Une partie du « plan de victoire » de Zelensky a été rendue publique à l’occasion1. Celui-ci comprend cinq parties : 

  1. Une « invitation immédiate » à rejoindre l’OTAN. Si la Maison-Blanche reconnaît que celle-ci fait l’objet d’une discussion entre les pays membres, « il n’y a pas de consensus à l’heure actuelle ». Il s’agit d’un des points principaux sur lesquels les discussions devrait aujourd’hui porter à Berlin2.
  2. Augmentation de l’assistance militaire. Kiev appelle notamment à « lever toutes les restrictions, investir dans la base industrielle de défense ukrainienne, coproduire, et saturer l’Ukraine de défense aérienne dès que possible ».
  3. Dissuasion non-nucléaire. Zelensky propose de « placer sur le territoire ukrainien un dispositif de dissuasion qui obligerait la Russie à participer à de véritables négociations de paix ou permettrait la destruction de ses cibles militaires ». Sur ce volet, les détails ont vraisemblablement uniquement été partagés avec les États-Unis, la France, le Royaume-Uni, l’Italie et l’Allemagne, qui disposent des capacités les plus avancées en matière d’armes moyenne et longue portée.
  4. Ressources financières. L’Ukraine veut tirer profit de ses ressources naturelles stratégiques — uranium, lithium, titane, graphite, manganèse… — afin de débloquer des « trillions de dollars ». Pour cela, Kiev propose à ses principaux partenaires des investissements conjoints ainsi qu’un « accord spécial sur la protection des ressources essentielles de l’Ukraine ».
  5. Post-guerre. Zelensky propose de mettre à contribution l’expérience de combat acquise par les soldats ukrainiens pendant la guerre au profit de l’OTAN « en remplaçant certains contingents américains par nos soldats, surtout en Europe ». Il s’agit du seul point du plan de victoire qui ne soit pas à un horizon immédiat.

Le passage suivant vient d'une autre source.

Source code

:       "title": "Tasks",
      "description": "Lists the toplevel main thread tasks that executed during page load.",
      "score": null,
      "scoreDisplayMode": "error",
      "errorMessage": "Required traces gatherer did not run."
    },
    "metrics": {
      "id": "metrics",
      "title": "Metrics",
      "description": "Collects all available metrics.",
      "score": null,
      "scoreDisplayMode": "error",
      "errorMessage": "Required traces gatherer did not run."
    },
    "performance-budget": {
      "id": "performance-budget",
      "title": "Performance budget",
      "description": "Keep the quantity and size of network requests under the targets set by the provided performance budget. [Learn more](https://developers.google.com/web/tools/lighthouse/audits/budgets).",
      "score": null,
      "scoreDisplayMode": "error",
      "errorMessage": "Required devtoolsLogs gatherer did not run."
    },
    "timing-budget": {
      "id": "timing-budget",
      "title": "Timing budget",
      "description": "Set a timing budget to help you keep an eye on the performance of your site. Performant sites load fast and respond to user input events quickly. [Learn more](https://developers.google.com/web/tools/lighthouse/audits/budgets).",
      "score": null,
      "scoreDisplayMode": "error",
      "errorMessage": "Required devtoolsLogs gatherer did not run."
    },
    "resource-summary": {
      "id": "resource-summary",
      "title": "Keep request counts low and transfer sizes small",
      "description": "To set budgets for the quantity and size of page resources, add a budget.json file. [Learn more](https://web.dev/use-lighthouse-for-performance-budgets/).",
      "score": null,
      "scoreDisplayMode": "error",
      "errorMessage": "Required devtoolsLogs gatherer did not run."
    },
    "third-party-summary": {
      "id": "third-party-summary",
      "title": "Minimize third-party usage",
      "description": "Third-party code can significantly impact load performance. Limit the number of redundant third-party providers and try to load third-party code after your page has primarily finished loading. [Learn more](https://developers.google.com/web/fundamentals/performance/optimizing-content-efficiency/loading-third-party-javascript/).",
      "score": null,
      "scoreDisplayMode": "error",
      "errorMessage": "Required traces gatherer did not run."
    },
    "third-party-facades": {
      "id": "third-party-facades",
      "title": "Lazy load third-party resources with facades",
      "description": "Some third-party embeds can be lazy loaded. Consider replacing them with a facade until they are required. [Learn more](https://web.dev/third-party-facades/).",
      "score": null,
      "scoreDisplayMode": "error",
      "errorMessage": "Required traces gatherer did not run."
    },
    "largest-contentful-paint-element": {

Si la plupart des États membres ont exprimé leur soutien à l’Ukraine, ces derniers n’ont pas pour autant réagi publiquement au plan de victoire. Le chancelier allemand Olaf School a répété hier devant la presse que l’Allemagne restait ferme sur sa position de ne pas fournir de missiles Taurus à Kiev. Il a également appelé à « tout faire – en plus de soutenir clairement l’Ukraine – pour trouver un moyen d’empêcher cette guerre de continuer ». Le Premier ministre hongrois Viktor Orbán a quant à lui déclaré que le plan de victoire de l’Ukraine était « terrifiant ».

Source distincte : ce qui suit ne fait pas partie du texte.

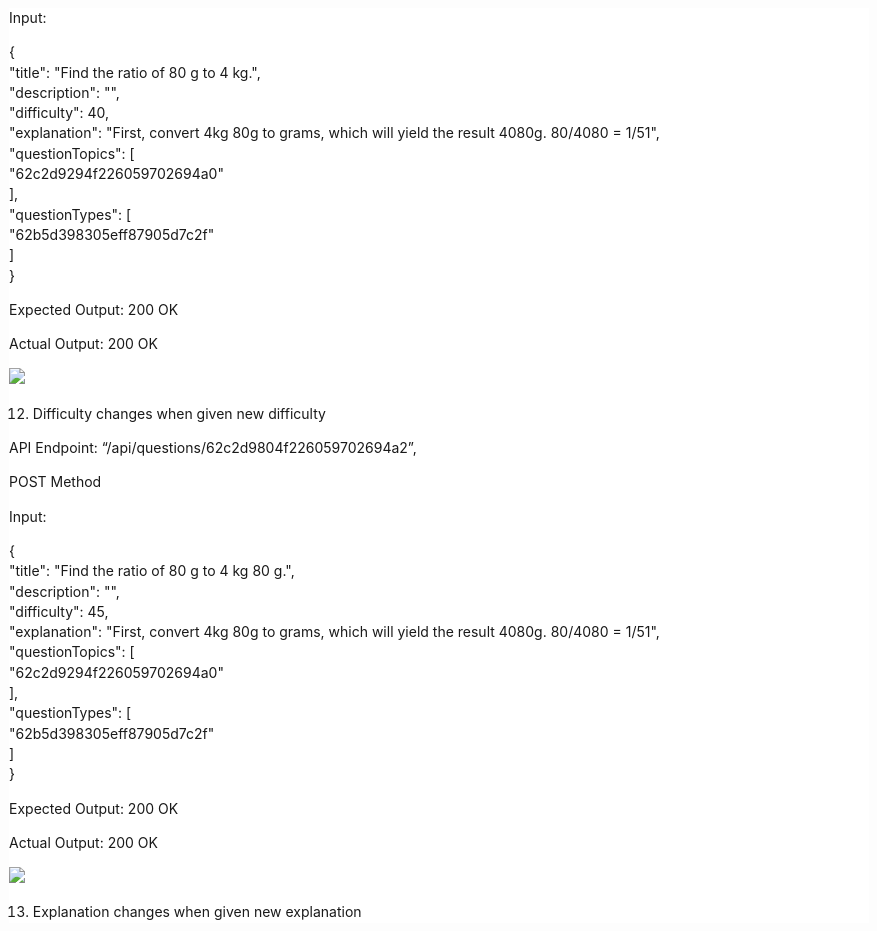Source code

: Input:

{  
"title": "Find the ratio of 80 g to 4 kg.",  
"description": "",  
"difficulty": 40,  
"explanation": "First, convert 4kg 80g to grams, which will yield the result 4080g. 80/4080 = 1/51",  
"questionTopics": [  
"62c2d9294f226059702694a0"  
],  
"questionTypes": [  
"62b5d398305eff87905d7c2f"  
]  
}

  

Expected Output: 200 OK

Actual Output: 200 OK

![](https://lh6.googleusercontent.com/yb-g1FCKgL13h8jCHEqwDsSqyyrEwbkYbOyy_3jHQCYEerI6OJwI_9OfnvhFul8FmBYEGA4S5tkiNyw3Tl4V8nHSzrKOguhOF25DcE_boSoGdJtIWAGaQdq2I3did57bSsJQk8_CJ3sHOvfhRX-Y_Q)

  

12.  Difficulty changes when given new difficulty
    

API Endpoint: “/api/questions/62c2d9804f226059702694a2”,

POST Method

Input:

{  
"title": "Find the ratio of 80 g to 4 kg 80 g.",  
"description": "",  
"difficulty": 45,  
"explanation": "First, convert 4kg 80g to grams, which will yield the result 4080g. 80/4080 = 1/51",  
"questionTopics": [  
"62c2d9294f226059702694a0"  
],  
"questionTypes": [  
"62b5d398305eff87905d7c2f"  
]  
}

  

Expected Output: 200 OK

Actual Output: 200 OK

![](https://lh4.googleusercontent.com/VuSY7wTFHUZZ1LPrrL2u53xbYBGwNdS4w3-b6LT8CnIXs-K6w5p5sKxYAh0piMMvLSOt0HkDgC1bObuICQPK_8sHMYWTG86Ei7mGuw3Rl9HnhDvkVmagWxHPzUb5kfAyQEvYBYE3O3CRS32VEEEvtQ)

  

13.  Explanation changes when given new explanation
    
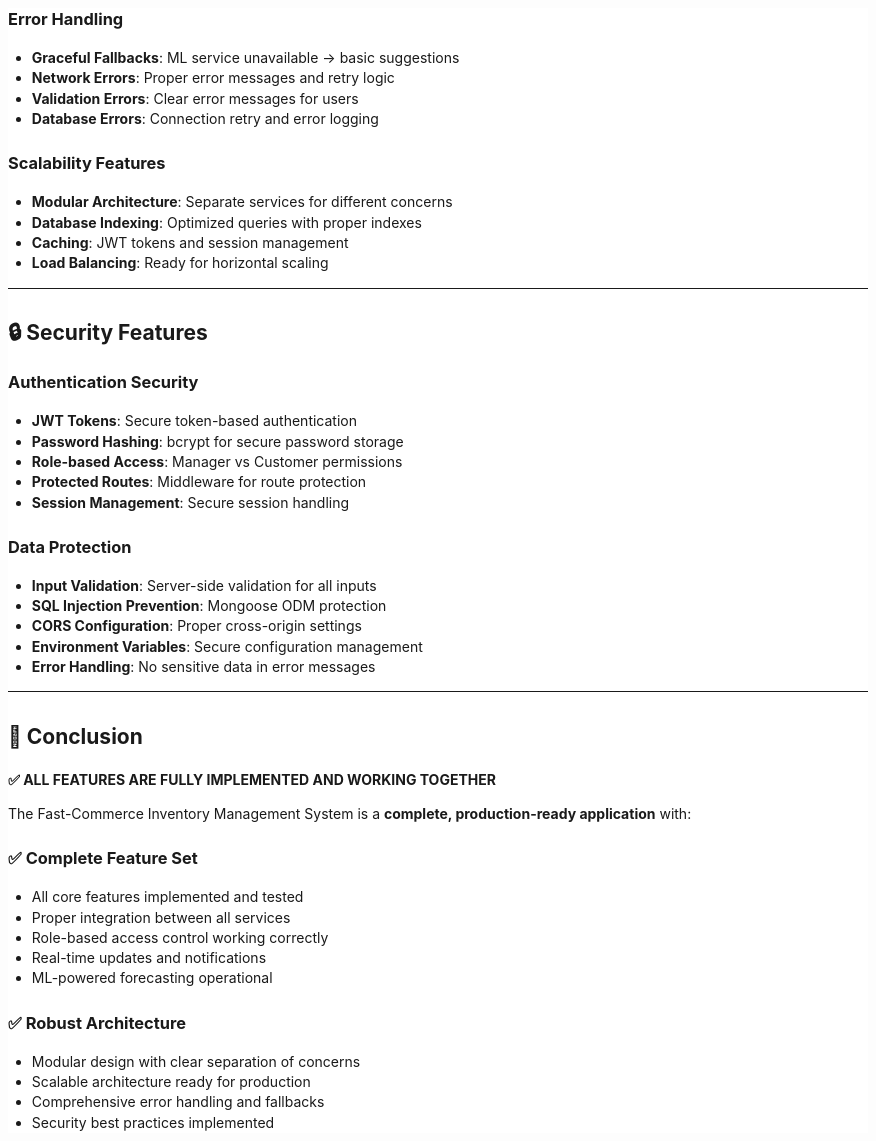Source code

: ### **Error Handling**
- **Graceful Fallbacks**: ML service unavailable → basic suggestions
- **Network Errors**: Proper error messages and retry logic
- **Validation Errors**: Clear error messages for users
- **Database Errors**: Connection retry and error logging

### **Scalability Features**
- **Modular Architecture**: Separate services for different concerns
- **Database Indexing**: Optimized queries with proper indexes
- **Caching**: JWT tokens and session management
- **Load Balancing**: Ready for horizontal scaling

---

## 🔒 **Security Features**

### **Authentication Security**
- **JWT Tokens**: Secure token-based authentication
- **Password Hashing**: bcrypt for secure password storage
- **Role-based Access**: Manager vs Customer permissions
- **Protected Routes**: Middleware for route protection
- **Session Management**: Secure session handling

### **Data Protection**
- **Input Validation**: Server-side validation for all inputs
- **SQL Injection Prevention**: Mongoose ODM protection
- **CORS Configuration**: Proper cross-origin settings
- **Environment Variables**: Secure configuration management
- **Error Handling**: No sensitive data in error messages

---

## 🎉 **Conclusion**

**✅ ALL FEATURES ARE FULLY IMPLEMENTED AND WORKING TOGETHER**

The Fast-Commerce Inventory Management System is a **complete, production-ready application** with:

### **✅ Complete Feature Set**
- All core features implemented and tested
- Proper integration between all services
- Role-based access control working correctly
- Real-time updates and notifications
- ML-powered forecasting operational

### **✅ Robust Architecture**
- Modular design with clear separation of concerns
- Scalable architecture ready for production
- Comprehensive error handling and fallbacks
- Security best practices implemented
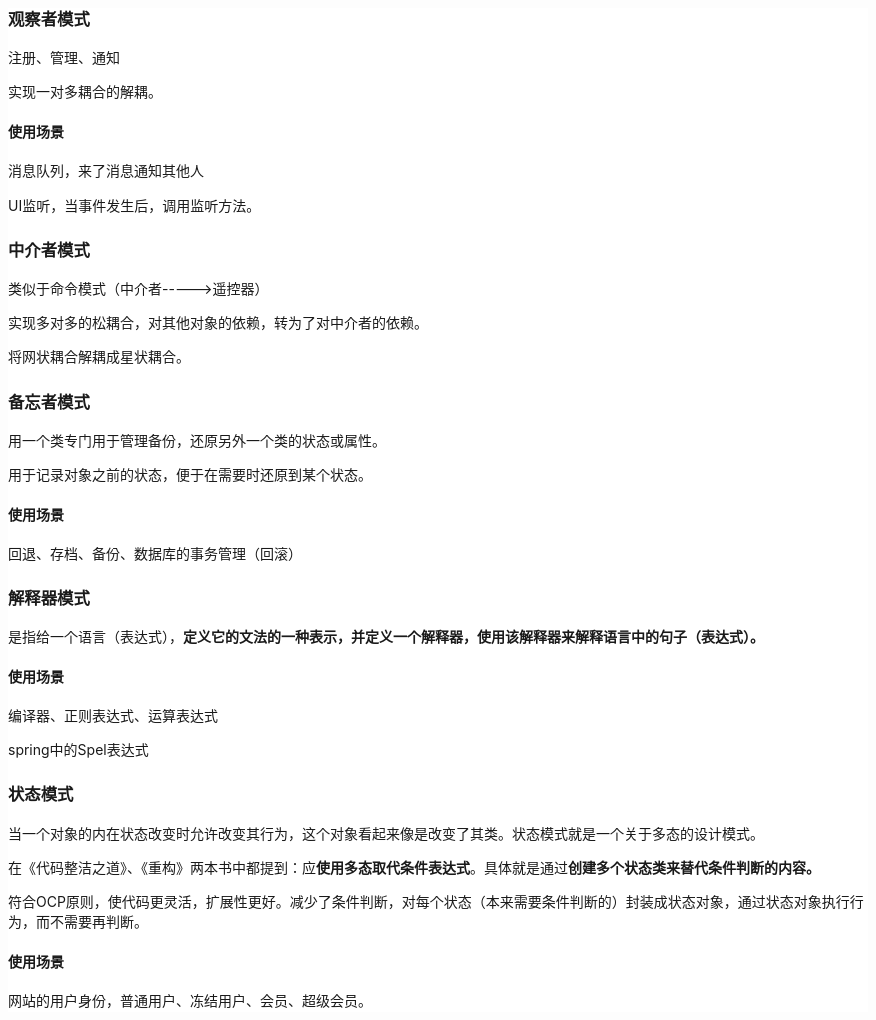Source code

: 

### 观察者模式

注册、管理、通知

实现一对多耦合的解耦。

#### 使用场景

消息队列，来了消息通知其他人

UI监听，当事件发生后，调用监听方法。



### 中介者模式

类似于命令模式（中介者----->遥控器）

实现多对多的松耦合，对其他对象的依赖，转为了对中介者的依赖。

将网状耦合解耦成星状耦合。



### 备忘者模式

用一个类专门用于管理备份，还原另外一个类的状态或属性。

用于记录对象之前的状态，便于在需要时还原到某个状态。

#### 使用场景

回退、存档、备份、数据库的事务管理（回滚）



### 解释器模式

是指给一个语言（表达式），**定义它的文法的一种表示，并定义一个解释器，使用该解释器来解释语言中的句子（表达式）。**

#### 使用场景

编译器、正则表达式、运算表达式

spring中的Spel表达式



### 状态模式

当一个对象的内在状态改变时允许改变其行为，这个对象看起来像是改变了其类。状态模式就是一个关于多态的设计模式。

在《代码整洁之道》、《重构》两本书中都提到：应**使用多态取代条件表达式**。具体就是通过**创建多个状态类来替代条件判断的内容。**

符合OCP原则，使代码更灵活，扩展性更好。减少了条件判断，对每个状态（本来需要条件判断的）封装成状态对象，通过状态对象执行行为，而不需要再判断。

#### 使用场景

网站的用户身份，普通用户、冻结用户、会员、超级会员。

  • Dans un discours prononcé hier à Bruxelles et obtenu par le Grand Continent, Zelensky a expliqué pourquoi l’adhésion de l’Ukraine à l’OTAN serait clef : « une invitation renforcera notre position diplomatique. Et ce sera l’un des points permettant d’arrêter la guerre ».

Lors d’un point de presse lors du Conseil d’hier, le président ukrainien a souligné à plusieurs reprises l’importance de l’OTAN pour l’Ukraine et pour l’efficacité de son plan de victoire : « Il y a du sensationnalisme à propos de ce sujet, en particulier aux États-Unis. Certains disent que cela mènera à la guerre ou que cela reviendrait à franchir une ligne rouge. Je ne le crois pas. L’invitation à l’OTAN est une mesure préventive ». Le lancement d’une offensive à Koursk, sur le territoire russe, visait notamment à faire voler en éclats le « concept naïf et illusoire des soi-disant lignes rouges » de la Russie.